Hi, I think I need abit of mothering and some advice, my mum isn't here and I just feel so sad.
Me and my boyfriend of 6 years bought a house together, we moved in about 5 months ago. At first we were on a real high, that's worn off now but we are both still very happy together. It's so nice to have our own space.
Over the last 2/3 months we have been having frequent arguments/disagreements and fallings out. Its mostly over very silly things, I can't even remember the last one to give you an example it's that daft.
Last night I had 3 friends around for dinner, he was at work but came home about half an hour before they left. He came and sat down with us while we were chatting away, he works with one of them and they had a brief gossip about work, he finished his drink then went up to sort himself out after work. I thought all was fine.
My friends left and I went up to see him, I was looking forward to seeing him after us both being in work all day. I said hiii and he immediately said in a very nasty tone 'your joke and your shitty friends laughing was not funny' I said 'what?' He said 'doesn't matter'. He didn't speak to me for the rest of the night, even in bed, all of today has been radio silence when we'd usually text a few times during they day. He's in from work and still not a word even now.

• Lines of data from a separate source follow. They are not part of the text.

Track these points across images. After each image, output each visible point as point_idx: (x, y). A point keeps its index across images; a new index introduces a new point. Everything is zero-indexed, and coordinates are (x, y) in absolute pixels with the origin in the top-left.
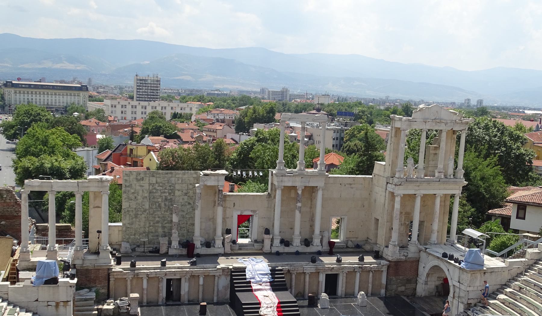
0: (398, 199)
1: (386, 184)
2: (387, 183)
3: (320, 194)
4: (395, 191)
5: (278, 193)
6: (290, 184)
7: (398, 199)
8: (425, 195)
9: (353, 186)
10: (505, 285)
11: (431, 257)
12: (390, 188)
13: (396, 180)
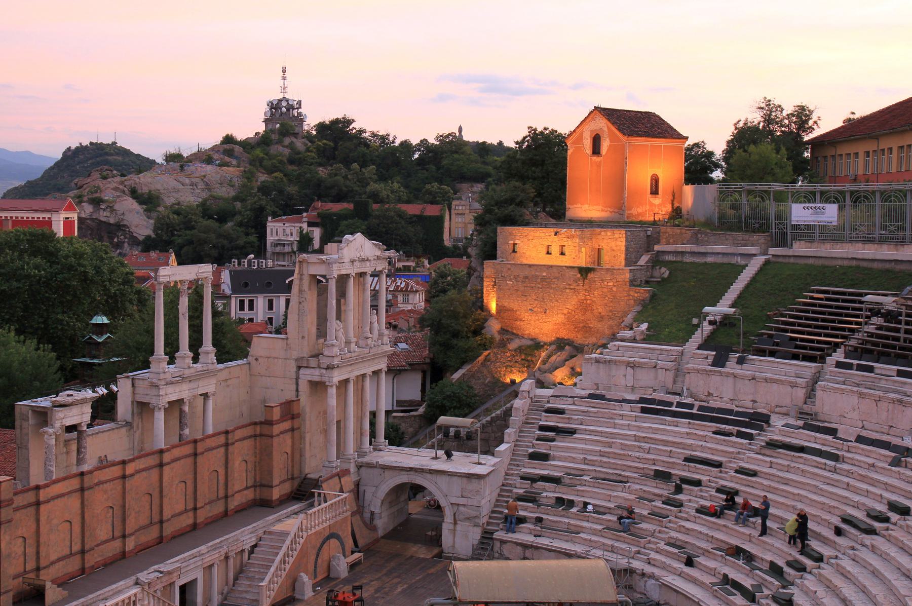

I literally have no idea what he meant, nothing nasty or inappropriate was said. I obviously said at the time 'what do you mean!? I don't know what I said!' And he ignored me. I've asked the girls today and they are just as puzzled as me.
I honestly didn't say anything untoward. It's been eating away at me all day, I feel anxious and off kilter not knowing what the problem is. Should I just go and ask him again? I feel like he will just reject me and then I will feel silly. I don't think he is right to not communicate with me, even if he feels I have hurt his feelings. I wonder if he misheard something I said or misunderstood something? He has all day to think about this, why is he not coming to speak to me?
Any advice? If we fall out he always seems unbothered where as I always want to fix the problem and make friends asap. He won't care if we sleep on an argument where as I really hate that. I just don't understand!